§ STATED GOAL A:
According to the CAAP submission, when was the Canadian Association of Airline Passengers formed?
§ STATED GOAL B:
Please return word for word the stretch of the CAAP submission that begins at the words "Now that the" and stops after "Bill of Rights.".

§ PASSAGE TO READ:

+ + +

Rick Cousins, Deep River


BY: Michael Janigan
Executive Director/General Counsel
of the Public Interest Advocacy Centre (PIAC)
a Member Organization of the Canadian Association of Airline Passengers (CAAP)
We would first like to extend our thanks to the Committee for allowing us to present the views of the Canadian association of Airline Passengers (CAAP) concerning the future of the Canadian Airline Industry. The Canadian Association of Airline Passengers is a ad hoc coalition of public interest and consumer groups and organizations who are concerned with the delivery of this important public transportation service in a manner in keeping with the interests of the ordinary Canadian consumer. The coalition was formed during the summer of 1999, when the various proposals for merger of Canada’s two principal airlines were being floated and it appeared that the normal process for review of any merger by the Competition Bureau would be circumvented.
Rather than become emmeshed in the details of the ONEX and Air Canada cat fight, we chose to concentrate on making recommendations for conditions that would be advantageous for consumers, regardless of whether the services were being delivered in a competitive, monopoly, or near monopoly mode. The result is before you in the form of the Airline Passenger Bill of Rights which has been recently revised to incorporate comments and suggestions from interested stakeholders. The purpose of this was to establish some bottom line set of consumer protections which have to be addressed by all players in the Canadian airline industry. When this Bill of Rights was drafted, it was important, in our view, to attempt to focus the attention of policymakers away from the beauty show aspects of whether ONEX or Air Canada should become the dominant airline towards the issue how should Canadians be served.
Now that the perception of imminent disruption and chaos seems to have vanished with the ONEX takeover bid, it is time to assess how we can best achieve the objectives set out in the Airline Passenger Bill of Rights.
We certainly do not have all the answers but believe that a number of observations and recommendations may be pertinent to resolving key concerns. These include:

  • Mr. Milton and Air Canada’s plans for a three airline company (Air Canada, a bent, but not broken, Canadian Airlines, and Hamilton Discount Air) are interesting fodder for Air Canada shareholders. However, it only represents a model in which different business units of the same company propose to deliver service. As we have indicated to the Senate Committee on Transport, the idea that competition between these business units would be sufficient for the purpose of airline consumer protection breaks new ground in the well fertilized field of economic confabulation.

+ + +

§ DATA:
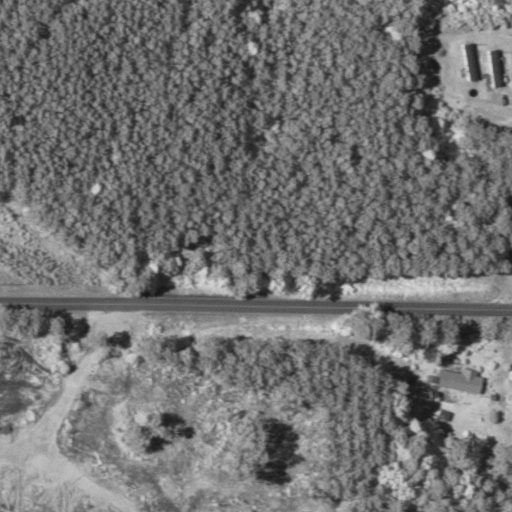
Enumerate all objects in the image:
road: (256, 291)
building: (467, 381)
road: (434, 397)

+ + +

§ CORRECT OUTPUT A:
It was formed during the summer of 1999.

§ CORRECT OUTPUT B:
Now that the perception of imminent disruption and chaos seems to have vanished with the ONEX takeover bid, it is time to assess how we can best achieve the objectives set out in the Airline Passenger Bill of Rights.